Boehringer Ingelheim GmbH’s HIV drug Viramune helped infected infants more than Abbott Laboratories’ more expensive pill Kaletra in a study, suggesting that the cheaper pill should be used in poorer countries to cut costs.
The World Health Organization recommends mothers use Viramune to prevent passing the AIDS-causing virus to their children in the womb, and give infected infants a cocktail containing Kaletra after birth. Of 195 HIV-infected children under 2 years given that initial treatment, switching back to Viramune kept the virus under control in 56 percent of them, compared with 42 percent who stayed on Kaletra, the study showed.
About 1,000 children are infected with HIV every day, according to the Geneva-based WHO. More children in Africa are likely to start receiving anti-AIDS drugs after a previous study showed they do better when treatment begins earlier, researchers led by Louise Kuhn at Columbia University wrote in the Journal of the American Medical Association. That makes it important to ensure the drugs used are affordable and effective, they said.
The result shows children “could benefit from the switch strategy, which would allow reductions in costs of pediatric treatment programs,” Kuhn and colleagues said yesterday.

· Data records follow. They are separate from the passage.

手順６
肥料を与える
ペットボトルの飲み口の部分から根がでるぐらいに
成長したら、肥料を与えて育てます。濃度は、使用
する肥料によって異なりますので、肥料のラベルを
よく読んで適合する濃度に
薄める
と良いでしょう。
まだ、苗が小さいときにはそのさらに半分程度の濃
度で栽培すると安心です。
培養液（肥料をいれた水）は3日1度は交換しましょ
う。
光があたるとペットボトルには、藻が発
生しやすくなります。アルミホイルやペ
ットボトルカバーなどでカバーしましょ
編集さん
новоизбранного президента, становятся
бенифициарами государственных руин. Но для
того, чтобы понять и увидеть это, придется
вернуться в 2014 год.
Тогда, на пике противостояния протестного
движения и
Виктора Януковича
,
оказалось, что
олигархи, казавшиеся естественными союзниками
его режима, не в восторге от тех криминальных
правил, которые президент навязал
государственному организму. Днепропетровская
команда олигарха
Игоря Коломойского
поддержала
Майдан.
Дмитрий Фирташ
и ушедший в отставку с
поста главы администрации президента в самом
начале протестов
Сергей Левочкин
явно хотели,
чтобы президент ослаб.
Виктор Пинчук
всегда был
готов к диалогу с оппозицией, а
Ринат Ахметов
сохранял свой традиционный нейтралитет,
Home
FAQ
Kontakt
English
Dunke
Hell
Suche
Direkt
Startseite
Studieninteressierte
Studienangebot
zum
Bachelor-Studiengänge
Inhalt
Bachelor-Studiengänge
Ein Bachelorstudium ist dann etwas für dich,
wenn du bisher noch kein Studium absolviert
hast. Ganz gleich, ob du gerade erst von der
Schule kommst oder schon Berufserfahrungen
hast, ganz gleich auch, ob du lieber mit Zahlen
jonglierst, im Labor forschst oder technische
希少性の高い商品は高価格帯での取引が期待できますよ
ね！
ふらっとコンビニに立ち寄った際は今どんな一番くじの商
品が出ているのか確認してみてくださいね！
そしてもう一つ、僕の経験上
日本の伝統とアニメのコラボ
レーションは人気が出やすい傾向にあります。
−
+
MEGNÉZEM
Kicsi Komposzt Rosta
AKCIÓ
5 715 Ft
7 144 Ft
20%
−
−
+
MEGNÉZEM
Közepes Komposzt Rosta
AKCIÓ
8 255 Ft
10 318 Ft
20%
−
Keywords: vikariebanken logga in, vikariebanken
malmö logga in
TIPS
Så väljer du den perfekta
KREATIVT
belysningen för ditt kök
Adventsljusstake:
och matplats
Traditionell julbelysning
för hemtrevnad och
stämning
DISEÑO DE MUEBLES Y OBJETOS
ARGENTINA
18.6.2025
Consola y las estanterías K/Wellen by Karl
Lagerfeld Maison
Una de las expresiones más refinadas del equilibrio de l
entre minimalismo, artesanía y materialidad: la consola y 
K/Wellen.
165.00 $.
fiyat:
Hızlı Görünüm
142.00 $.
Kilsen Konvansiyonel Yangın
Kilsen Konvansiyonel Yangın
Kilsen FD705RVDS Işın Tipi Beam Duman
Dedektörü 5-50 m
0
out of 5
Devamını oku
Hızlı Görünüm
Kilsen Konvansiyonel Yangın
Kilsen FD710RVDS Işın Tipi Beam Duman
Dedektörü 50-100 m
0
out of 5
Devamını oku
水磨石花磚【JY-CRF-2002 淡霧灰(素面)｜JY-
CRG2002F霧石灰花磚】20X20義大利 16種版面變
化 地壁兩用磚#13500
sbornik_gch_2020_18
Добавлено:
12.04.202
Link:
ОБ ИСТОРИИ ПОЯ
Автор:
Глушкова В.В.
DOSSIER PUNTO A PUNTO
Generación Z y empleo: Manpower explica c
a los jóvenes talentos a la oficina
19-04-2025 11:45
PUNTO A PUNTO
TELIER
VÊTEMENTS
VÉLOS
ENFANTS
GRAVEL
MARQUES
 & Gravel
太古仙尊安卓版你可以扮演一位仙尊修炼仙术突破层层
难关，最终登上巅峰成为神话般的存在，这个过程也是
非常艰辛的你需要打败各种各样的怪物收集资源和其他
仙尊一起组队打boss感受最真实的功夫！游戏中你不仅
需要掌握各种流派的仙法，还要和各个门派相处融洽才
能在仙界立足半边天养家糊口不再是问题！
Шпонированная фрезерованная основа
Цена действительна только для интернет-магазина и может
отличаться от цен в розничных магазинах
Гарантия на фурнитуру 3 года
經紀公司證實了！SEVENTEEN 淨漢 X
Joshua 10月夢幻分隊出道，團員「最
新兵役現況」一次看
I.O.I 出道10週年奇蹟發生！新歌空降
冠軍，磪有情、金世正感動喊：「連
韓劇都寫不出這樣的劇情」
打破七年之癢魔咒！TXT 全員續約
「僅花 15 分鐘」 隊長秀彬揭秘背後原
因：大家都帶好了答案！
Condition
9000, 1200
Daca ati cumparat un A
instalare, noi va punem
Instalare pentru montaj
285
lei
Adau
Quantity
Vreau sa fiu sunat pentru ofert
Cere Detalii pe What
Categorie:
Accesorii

UNITAID and the William J. Clinton Foundation negotiated a price of $53 a year for pediatric Viramune in developing nations in 2010, compared with $220 annually for Kaletra, according to the Clinton foundation’s website.
Kaletra has an unpleasant taste, must be refrigerated, limits options for second-line treatment and causes side effects including raised levels of fats in the blood, the researchers said.
Resistance
Confounding the findings, Viramune failed to control the virus in about 20 percent of the children, compared with 2 percent whose disease didn’t react to Kaletra. Most of those who failed to respond to Viramune had pre-existing resistance to the Boehringer drug after being exposed to it in the womb, the researchers said.
Previous studies have shown resistance to Viramune develops in about half of children exposed to it in the womb when women take it on its own. When they combine it with other drugs, Viramune resistance drops to about 17 percent. The switch strategy should only be used where children can be tested for resistance, the researchers said. The cost of that testing could be offset by the lower cost of Viramune, they said.
The children’s guardians agreed to their participation in the trial, which was funded by the U.S. National Institute of Child Health and Human Development and Bristol-Myers Squibb Co.’s Secure the Future foundation.
Boehringer, based in Ingelheim, Germany, is the world’s biggest family-owned drugmaker. Kaletra earned Abbott Park, Illinois-based Abbott $1.37 billion last year, making it the company’s second-best seller after the arthritis drug Humira.